Рядом с ручейком образовалась воронка, в которой еще клубился густой черный дым. Рядом дергалось в судорогах искромсанное тело друга. Он кинулся к нему, схватил Федора за руку, зачем-то потянул на себя, но не почувствовал тяжести его тела. Рука словно была сама по себе, а тело само по себе. Пальцы еще шевелились, судорожно сжимались и разжимались мышцы, но это была уже не рука Федора, а что-то живое и ужасное. Трудненко запоздало отдернул свою руку, но пальцы друга, схватив его ладонь, конвульсивно ее сжимали. Трудненко стало страшно, он что-то кричал, звал на помощь и в то же время другой рукой отдирал окровавленный кусок тела от себя.

Тело Федора продолжало содрогаться. Рот его раскрывался и закрывался, но не слышно было ни звука, а может быть, у меня уши заложило, подумал Александр и закричал, срывая голос:

– Носилки, носилки, мать вашу… сюда. – Только узрев, что к воронке кто-то подбежал, что Федора понесли к машинам, Трудненко расслабился и, упав возле ручья, окунул голову в желтоватую от мути воду. Он держал голову в холоде струи до тех пор, пока не ощутил, что задыхается. Встал, подобрал автомат и пошел к дороге.

Когда подоспел вертолет, Федор уже лежал на носилках спокойно. Брезент, которым его накрыли, почернел от крови, но он еще дышал.

Прежде чем лицо друга исчезло в чреве «вертушки», Трудненко прикоснулся к его покрытому росинками предсмертного пота лбу губами.

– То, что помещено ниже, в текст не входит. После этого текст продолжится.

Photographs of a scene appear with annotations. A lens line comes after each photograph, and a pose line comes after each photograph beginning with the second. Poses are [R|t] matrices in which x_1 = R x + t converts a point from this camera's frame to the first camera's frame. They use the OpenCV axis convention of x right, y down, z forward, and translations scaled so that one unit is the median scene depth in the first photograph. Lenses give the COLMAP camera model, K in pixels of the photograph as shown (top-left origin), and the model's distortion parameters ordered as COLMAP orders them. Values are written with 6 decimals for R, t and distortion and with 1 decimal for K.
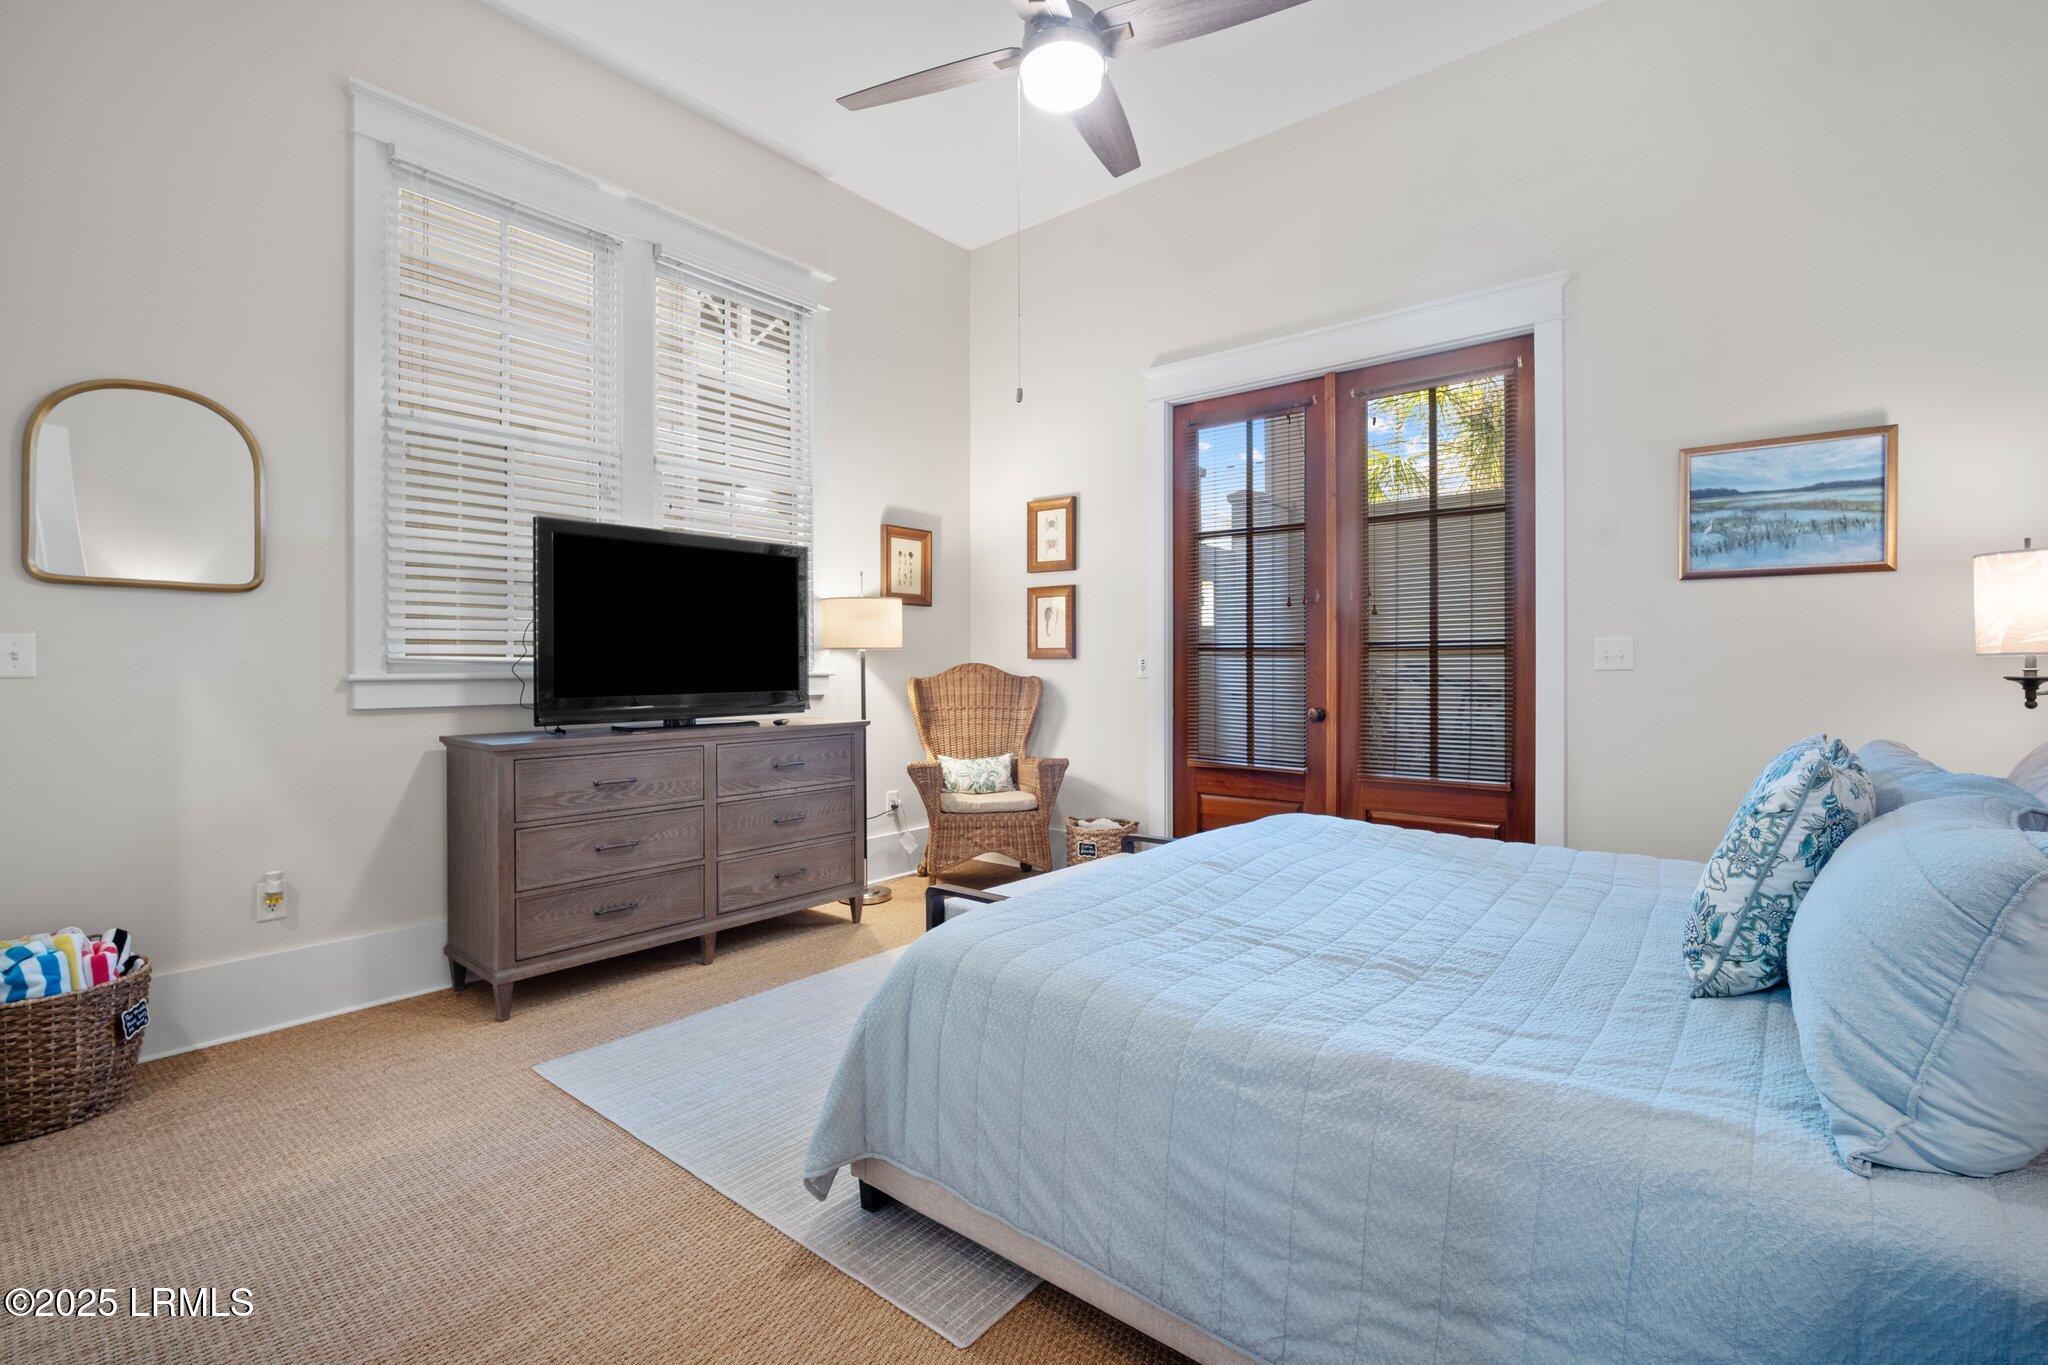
lens RADIAL K [[903.7, 0, 1024.0], [0, 903.7, 682.5], [0, 0, 1]] dist [-0.001892, 0.000994]
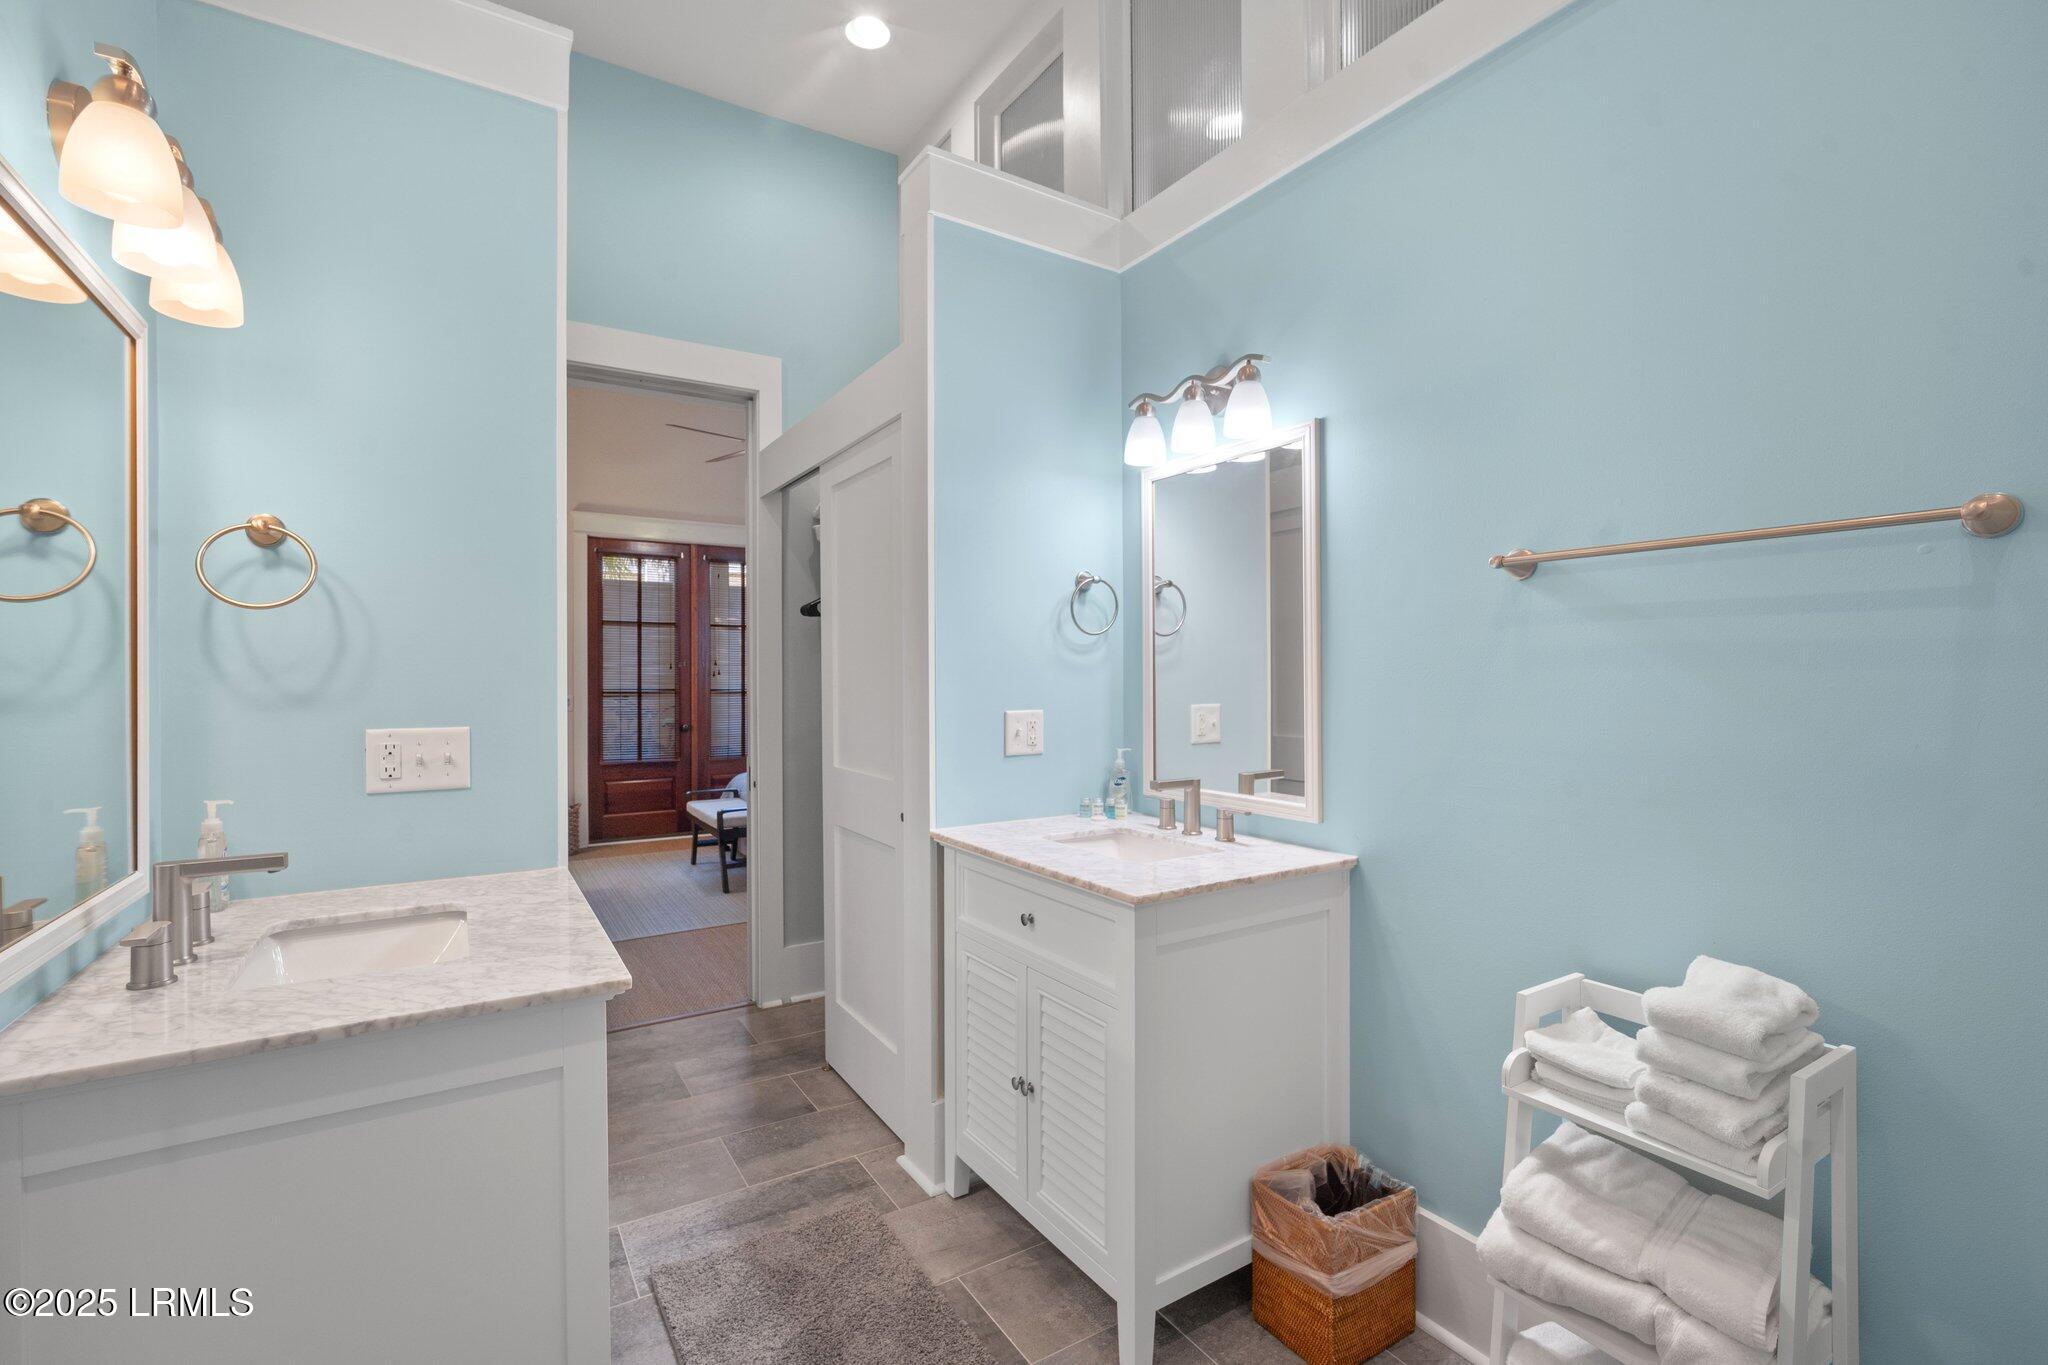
lens RADIAL K [[903.7, 0, 1024.0], [0, 903.7, 682.5], [0, 0, 1]] dist [-0.001892, 0.000994]
pose [[0.326746, -0.004943, 0.945099, -1.065097], [0.023205, 0.999727, -0.002794, -0.031912], [-0.944827, 0.022843, 0.326771, -0.215550]]
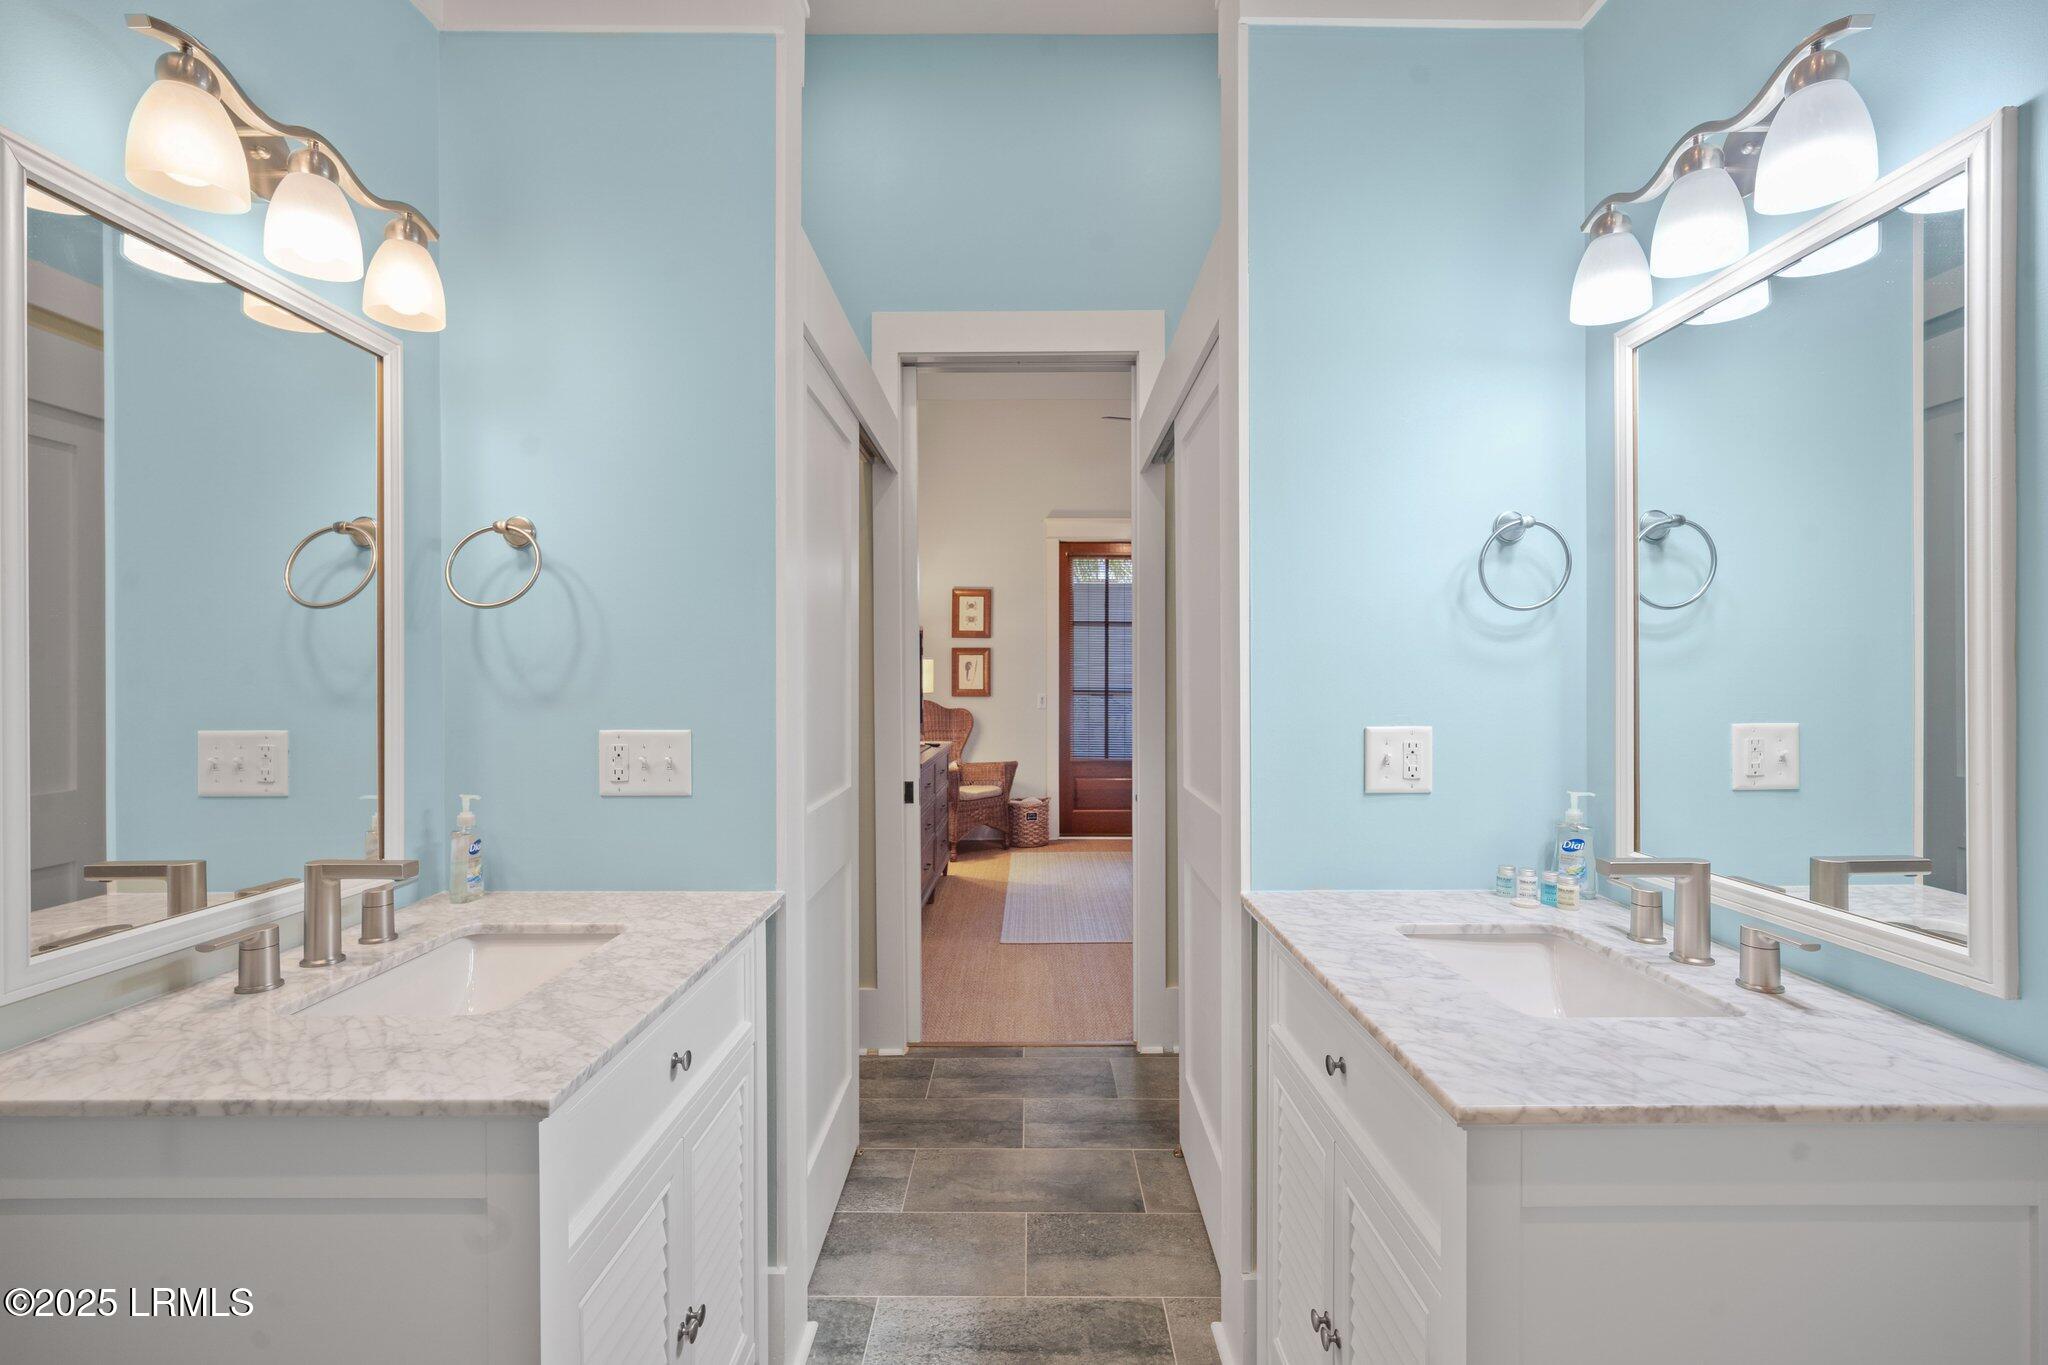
lens RADIAL K [[903.7, 0, 1024.0], [0, 903.7, 682.5], [0, 0, 1]] dist [-0.001892, 0.000994]
pose [[0.781116, -0.002789, 0.624380, -0.903651], [0.014067, 0.999815, -0.013133, -0.031713], [-0.624228, 0.019042, 0.781010, -0.227218]]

«Прими его душу, Боже», – подумал Александр, зная, что прощается с другом навеки. Ни в Союзе, ни здесь, в Афганистане, Трудненко в Бога не верил, но верил в судьбу. Сегодня она так горько подшутила над другом. «А меня, значит, пронесло? – задал себе вопрос. – Конечно, пронесло. Ведь завтра я буду в Союзе, Завтра буду на пути домой, и судьба-злодейка не посмеет и надо мной так же сердито пошутить. А впрочем, будь что будет, лучше не раздражать судьбу, ведь она так капризна».